Before you try to fool SnapPea, remember that you'll almost certainly have to go above 16 (17?) crossings to do so - see http://www.springerlink.com/content/y10185316280vpu4/ for the tale of the tabulation of knots by Hoste and Weeks and, independently, Thistlethwaite. Here is a nice quote: "...our methods for nonalternating knots are not algorithmic. Instead we simply employ a collection of methods that *work* for $N \leq 16$."

Edit: Ok, I googled "complicated unknot" and found a paper "Hard Unknots and Collapsing Tangles" by Louis H. Kauffman and Sofia Lambropoulou and a thesis "Interactive Topological Drawing" by Robert Glenn Scharein. I went through both and entered the unknots they give into SnapPea. In all cases SnapPea says that the volume is zero and, futhermore, reports that the fundamental group is $\mathbb{Z}$ (one generator, no relators). The unknots they discuss include the Goeritz unknot, Freedman's unknot, and several unknots that require increasing the complexity of the diagram before decreasing. (ie via Reidemeister moves). Another knot that SnapPea handled (~55 crossings) was the one on page 135 of the thesis, which is claimed to defeat KnotPlot.
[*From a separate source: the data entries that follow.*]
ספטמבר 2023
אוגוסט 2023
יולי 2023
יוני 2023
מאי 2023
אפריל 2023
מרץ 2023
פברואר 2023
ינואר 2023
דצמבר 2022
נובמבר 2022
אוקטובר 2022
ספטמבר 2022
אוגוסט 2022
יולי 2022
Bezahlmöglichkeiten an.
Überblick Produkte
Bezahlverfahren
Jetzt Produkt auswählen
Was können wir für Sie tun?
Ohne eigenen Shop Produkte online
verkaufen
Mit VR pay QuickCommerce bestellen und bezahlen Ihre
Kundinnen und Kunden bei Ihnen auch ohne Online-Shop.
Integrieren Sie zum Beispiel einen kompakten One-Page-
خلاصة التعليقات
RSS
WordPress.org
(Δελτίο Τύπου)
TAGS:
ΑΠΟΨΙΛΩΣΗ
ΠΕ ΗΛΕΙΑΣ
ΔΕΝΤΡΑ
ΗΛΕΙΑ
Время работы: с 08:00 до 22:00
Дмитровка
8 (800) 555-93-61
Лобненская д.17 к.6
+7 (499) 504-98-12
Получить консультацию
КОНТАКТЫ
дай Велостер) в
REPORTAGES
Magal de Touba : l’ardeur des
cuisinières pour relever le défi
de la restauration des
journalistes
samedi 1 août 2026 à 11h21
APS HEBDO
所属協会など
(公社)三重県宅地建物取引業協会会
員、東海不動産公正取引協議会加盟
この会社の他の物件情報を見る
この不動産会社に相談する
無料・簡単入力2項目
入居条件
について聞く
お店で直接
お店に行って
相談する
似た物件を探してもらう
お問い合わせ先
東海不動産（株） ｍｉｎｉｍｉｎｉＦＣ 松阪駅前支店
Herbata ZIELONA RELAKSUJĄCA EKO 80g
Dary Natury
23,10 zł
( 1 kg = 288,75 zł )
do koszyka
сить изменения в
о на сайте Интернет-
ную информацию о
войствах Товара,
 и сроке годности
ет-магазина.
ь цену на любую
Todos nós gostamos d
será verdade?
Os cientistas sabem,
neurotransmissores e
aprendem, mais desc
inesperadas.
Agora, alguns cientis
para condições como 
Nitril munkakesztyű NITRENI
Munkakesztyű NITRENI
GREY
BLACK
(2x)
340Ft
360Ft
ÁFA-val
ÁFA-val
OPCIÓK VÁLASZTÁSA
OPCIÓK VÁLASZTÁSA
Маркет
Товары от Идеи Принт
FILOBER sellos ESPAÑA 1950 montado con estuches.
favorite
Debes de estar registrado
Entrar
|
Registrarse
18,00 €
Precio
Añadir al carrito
SnapPea would report the results so quickly that I will conjecture that Newton's method, hyperbolic geometry, etc were not really involved. Instead, I think that SnapPea's retriangulation heuristic "detected" all of these unknots. That is: SnapPea takes the diagram you give it and produces a straightforward triangulation which is linear in terms of the crossing number. It then cleans this triangulation up, getting rid of material vertices and doing 4-1 and 3-2 moves wherever possible. I think that this first step must be getting rid of almost all of the tetrahedra.